PIMENTEL: Na sua entrevista, o Gilberto Gil diz que teria medo se os filhos e netos passassem pelas mesmas experiências, de luta armada, prisão, exílio. Não chegamos a isso. Mas os movimentos reacionários sempre existiram. Quando o mundo avança, seja nas questões sociais ou de minorias, vai haver alguém na frente dizendo "daqui não passa". No entanto, sou otimista, como o Gil: a seta do mundo é para a frente. Não adianta querer barrar o caminho natural das coisas.
O livro nasceu com os 50 anos do AI-5, mas foi finalizado em um momento em que ele chegou a ser "celebrado" por alguns setores. Como você vê essa relação?

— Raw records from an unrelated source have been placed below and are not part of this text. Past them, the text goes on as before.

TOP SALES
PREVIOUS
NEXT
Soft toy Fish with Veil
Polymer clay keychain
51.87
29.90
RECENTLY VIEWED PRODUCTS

Certamente nossa escrita foi influenciada. No começo, pensávamos em ter um capítulo sobre Gonzaguinha, por exemplo, mas chegamos à conclusão de que precisávamos nos concentrar em quem está vivo, para poder contar suas experiências. A maior geração da nossa música passou por esse período, e eles tinham que sair de casa com suas letras para submetê-las a pessoas toscas, que viam subversão em tudo. O Edu Lobo teve uma música instrumental censurada porque se chamava "Casa grande". O Ivan Lins foi chamado para explicar o que era a palavra "zmei", um erro de digitação — mas o sujeito cismou que era uma linguagem cifrada. Havia muita paranoia.

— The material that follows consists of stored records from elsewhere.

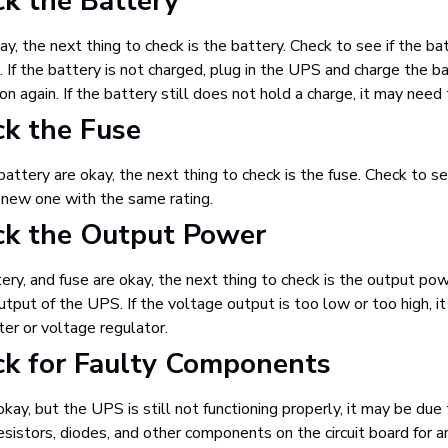
ck the Battery
kay, the next thing to check is the battery. Check to see if the ba
If the battery is not charged, plug in the UPS and charge the ba
 on again. If the battery still does not hold a charge, it may need
ck the Fuse
battery are okay, the next thing to check is the fuse. Check to se
h a new one with the same rating.
ck the Output Power
tery, and fuse are okay, the next thing to check is the output p
tput of the UPS. If the voltage output is too low or too high, it
er or voltage regulator.
ck for Faulty Components
okay, but the UPS is still not functioning properly, it may be du
esistors, diodes, and other components on the circuit board for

E hoje? Vivemos em uma era paranoica?
Sim. Vivemos em uma época não de censura institucionalizada, e sim de uma censura velada, porém agressiva. São formas diferentes de terror. Em uma, o Estado podia fazer o que quisesse com você. Essa outra é o terror cibernético: amanhã alguém pode me detonar, me ameaçar, ou divulgar o meu endereço, o nome da minha mãe.

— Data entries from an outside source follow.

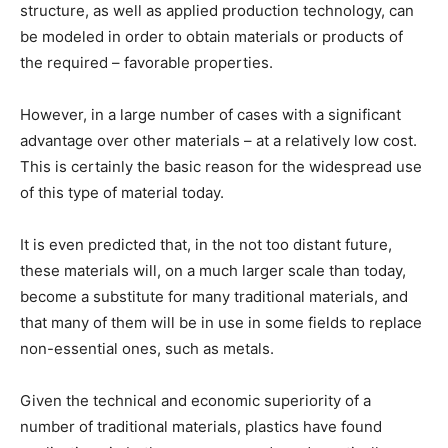
structure, as well as applied production technology, can
be modeled in order to obtain materials or products of
the required – favorable properties.
However, in a large number of cases with a significant
advantage over other materials – at a relatively low cost.
This is certainly the basic reason for the widespread use
of this type of material today.
It is even predicted that, in the not too distant future,
these materials will, on a much larger scale than today,
become a substitute for many traditional materials, and
that many of them will be in use in some fields to replace
non-essential ones, such as metals.
Given the technical and economic superiority of a
number of traditional materials, plastics have found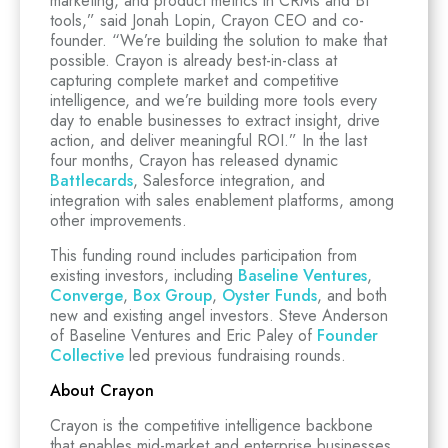
marketing, and product metrics in CRMs and BI
tools,” said Jonah Lopin, Crayon CEO and co-
founder. “We’re building the solution to make that
possible. Crayon is already best-in-class at
capturing complete market and competitive
intelligence, and we’re building more tools every
day to enable businesses to extract insight, drive
action, and deliver meaningful ROI.” In the last
four months, Crayon has released dynamic
Battlecards
, Salesforce integration, and
integration with sales enablement platforms, among
other improvements.
This funding round includes participation from
existing investors, including
Baseline Ventures
,
Converge
,
Box Group
,
Oyster Funds
, and both
new and existing angel investors. Steve Anderson
of Baseline Ventures and Eric Paley of
Founder
Collective
led previous fundraising rounds.
About Crayon
Crayon is the competitive intelligence backbone
that enables mid-market and enterprise businesses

Como é a evolução da censura no Brasil?
A censura é anterior à ditadura militar. Ela vem desde sempre, na verdade: já existia na República Velha, e foi intensificada durante o getulismo, com músicas sendo cortadas. Ao longo do tempo, ela mudou. Era uma censura moralista em determinado momento, e, na ditadura, se tornou absolutamente política, de enfrentamento à esquerda. A partir da reabertura, volta a ter um fundo mais moral, com a proibição de faixas do rock dos anos 1980. E, recentemente, o Planet Hemp e o B Negão foram reprimidos. Mesmo quando não existe censura oficialmente, ela está lá. A Joyce conta que foi a uma festa com a neta, onde ouviu músicas com conteúdo pesadíssimo. E ela, sendo uma mulher libertária, se viu pensando sobre as referências morais e o limite da liberdade de expressão. Será que realmente pode tudo? É isso que deveríamos discutir, não a volta do AI-5.
A arte é sempre política?
Acho que é essencialmente política, porque não deixa de ser uma tomada de posição da sua visão das coisas diante do mundo. Obviamente há os mais ou menos engajados. Em 1968, essa discussão era muito forte. Os músicos de protesto achavam que o tropicalismo era alienado, mas depois acabaram entendendo que havia um inimigo em comum lá na frente, que queria acabar com os dois.
O que é pior: a censura institucionalizada ou a forma atual?
É claro que o momento em que as pessoas são presas e torturadas é pior. Mas me entristece ver que, 50 anos depois, há tentativas de trazer isso de volta. Ainda mais lendo as histórias de pessoas que tiveram que sair do país, deixando tudo para trás. Quem tem saudade desses tempos fala da boca para fora, sem conhecer o que de fato aconteceu. O maior inimigo do governo autoritário é o pensamento.